7.2 Embedded model runtime inside ProxySQL

ProxySQL links to an embedding runtime (llama.cpp, etc.)

Pros:

  • no network dependency
  • predictable latency if tuned

Cons:

  • increases memory footprint
  • needs careful resource controls

Recommendation Start with an external embedding provider and keep a modular interface that can be swapped later.

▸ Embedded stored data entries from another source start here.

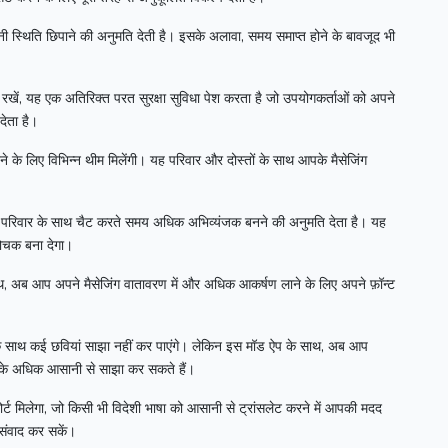
नी स्थिति छिपाने की अनुमति देती है।
इसके अलावा, समय समाप्त होने के बावजूद भी
ें रखें, यह एक अतिरिक्त परत सुरक्षा सुविधा पेश करता है जो उपयोगकर्ताओं को अपने
देता है।
 के लिए विभिन्न थीम मिलेंगी।
यह परिवार और दोस्तों के साथ आपके मैसेजिंग
या परिवार के साथ चैट करते समय अधिक अभिव्यंजक बनने की अनुमति देता है।
यह
ोचक बना देगा।
, अब आप अपने मैसेजिंग वातावरण में और अधिक आकर्षण लाने के लिए अपने फ़ॉन्ट
साथ कई छवियां साझा नहीं कर पाएंगे।
लेकिन इस मॉड ऐप के साथ, अब आप
मा के अधिक आसानी से साझा कर सकते हैं।
र्ट मिलेगा, जो किसी भी विदेशी भाषा को आसानी से ट्रांसलेट करने में आपकी मदद
 संवाद कर सकें।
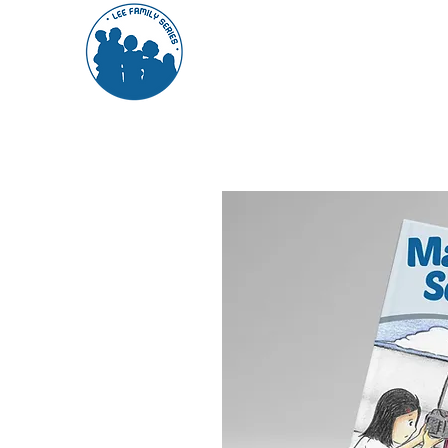
關於我們
系列一覽
讀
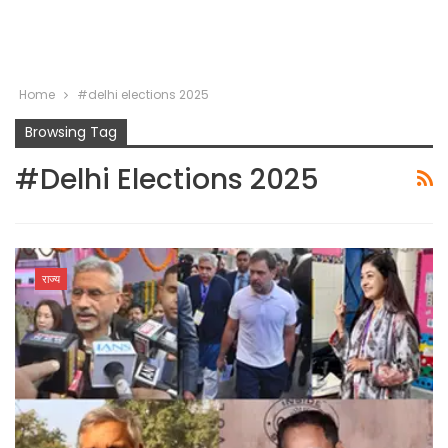
Home
#delhi elections 2025
Browsing Tag
#delhi Elections 2025
राज्य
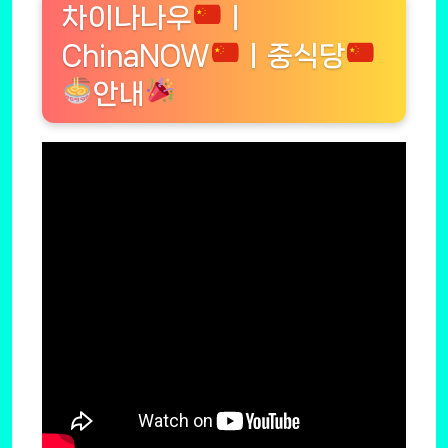
차이나나우
ㅣ
ChinaNOW
ㅣ중식당
안내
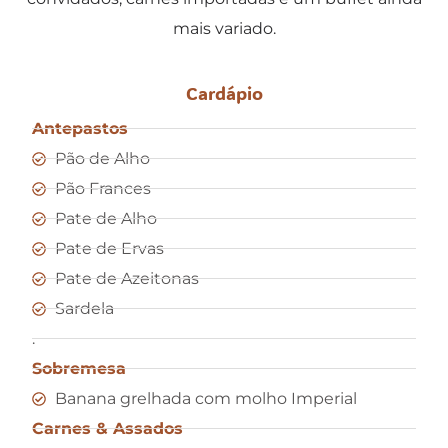
mais variado.
Cardápio
Antepastos
Pão de Alho
Pão Frances
Pate de Alho
Pate de Ervas
Pate de Azeitonas
Sardela
.
Sobremesa
Banana grelhada com molho Imperial
Carnes & Assados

8. Query embedding generation

Vector search needs a query embedding. Do this in the MCP layer:

  1. Take query_text
  2. Apply query normalization (optional but recommended)
  3. Compute query embedding using the same model used for chunks
  4. Execute vector search SQL with a bound embedding vector

Do not

  • accept arbitrary embedding vectors from untrusted callers without validation
  • allow unbounded query lengths

9. Vector search semantics

9.1 Distance vs similarity

Depending on the embedding model and vec search primitive, vector search may return:

  • cosine distance (lower is better)
  • cosine similarity (higher is better)
  • L2 distance (lower is better)

Recommendation Normalize to a “higher is better” score in MCP responses:

  • if distance: score_vec = 1 / (1 + distance) or similar monotonic transform

Keep raw distance in debug fields if needed.

9.2 Filtering

Filtering should be supported by:

  • source_id restriction
  • optional metadata filters (doc-level or chunk-level)

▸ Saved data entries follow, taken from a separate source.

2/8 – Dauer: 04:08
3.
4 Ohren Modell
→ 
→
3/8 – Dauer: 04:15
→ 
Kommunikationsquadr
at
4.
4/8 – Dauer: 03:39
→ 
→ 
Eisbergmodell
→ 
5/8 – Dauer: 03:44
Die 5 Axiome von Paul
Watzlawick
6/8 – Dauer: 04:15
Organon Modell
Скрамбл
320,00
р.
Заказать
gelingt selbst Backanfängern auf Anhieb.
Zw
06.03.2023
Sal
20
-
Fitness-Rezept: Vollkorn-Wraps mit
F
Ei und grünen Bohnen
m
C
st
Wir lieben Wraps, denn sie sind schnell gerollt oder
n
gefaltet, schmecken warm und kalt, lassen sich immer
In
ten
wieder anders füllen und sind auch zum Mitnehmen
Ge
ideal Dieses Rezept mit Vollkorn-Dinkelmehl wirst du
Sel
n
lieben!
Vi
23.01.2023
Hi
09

In v0, filter by source_id is easiest because rag_vec_chunks stores source_id as metadata.


10. Hybrid retrieval integration

Embeddings are one leg of hybrid retrieval. Two recommended hybrid modes are described in mcp-tools.md:

  1. Fuse: top-N FTS and top-N vector, merged by chunk_id, fused by RRF
  2. FTS then vector: broad FTS candidates then vector rerank within candidates

Embeddings support both:

  • Fuse mode needs global vector search top-N.
  • Candidate mode needs vector search restricted to candidate chunk IDs.

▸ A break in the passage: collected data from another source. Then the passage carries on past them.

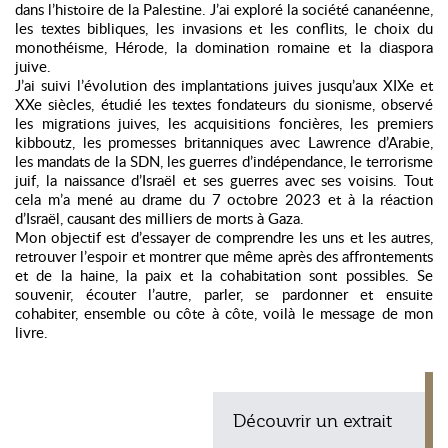
dans l’histoire de la Palestine. J’ai exploré la société cananéenne,
les textes bibliques, les invasions et les conflits, le choix du
monothéisme, Hérode, la domination romaine et la diaspora
juive.
J’ai suivi l’évolution des implantations juives jusqu’aux XIXe et
XXe siècles, étudié les textes fondateurs du sionisme, observé
les migrations juives, les acquisitions foncières, les premiers
kibboutz, les promesses britanniques avec Lawrence d’Arabie,
les mandats de la SDN, les guerres d’indépendance, le terrorisme
juif, la naissance d’Israël et ses guerres avec ses voisins. Tout
cela m’a mené au drame du 7 octobre 2023 et à la réaction
d’Israël, causant des milliers de morts à Gaza.
Mon objectif est d’essayer de comprendre les uns et les autres,
retrouver l’espoir et montrer que même après des affrontements
et de la haine, la paix et la cohabitation sont possibles. Se
souvenir, écouter l’autre, parler, se pardonner et ensuite
cohabiter, ensemble ou côte à côte, voilà le message de mon
livre.
Découvrir un extrait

Candidate mode is often cheaper and more precise when the query includes strong exact tokens.


11. Operational controls

11.1 Resource limits

Embedding generation must be bounded by:

  • max chunk size embedded
  • max chunks embedded per document
  • per-source embedding rate limit
  • timeouts when calling embedding provider

11.2 Batch embedding

To improve throughput, embed in batches:

  • collect N chunks
  • send embedding request for N inputs
  • store results

11.3 Backpressure and async embedding

For v1, consider decoupling embedding generation from ingestion:

  • ingestion stores chunks
  • embedding worker processes “pending” chunks and fills vectors

This allows:

  • ingestion to remain fast
  • embedding to scale independently
  • retries on embedding failures

In this design, store a state record:

  • pending / ok / error
  • last error message
  • retry count

v0 (synchronous embedding)

  1. Implement embedding_json parsing in ingester
  2. Build embedding input string for each chunk
  3. Call embedding provider (or use a stub in development)
  4. Insert vector rows into rag_vec_chunks
  5. Implement rag.search_vector MCP tool using query embedding + vector SQL

v1 (efficient incremental embedding)

  1. Add rag_chunk_embedding_state table
  2. Store input_hash per chunk per model
  3. Only re-embed if hash changed
  4. Add async embedding worker option
  5. Add metrics for embedding throughput and failures

13. Summary

  • Compute embeddings per chunk, not per document.
  • Define embedding input explicitly in rag_sources.embedding_json.
  • Store vectors in rag_vec_chunks (vec0).
  • For production, add hash-based update detection and optional async embedding workers.
  • Normalize vector scores in MCP responses and keep raw distance for debugging.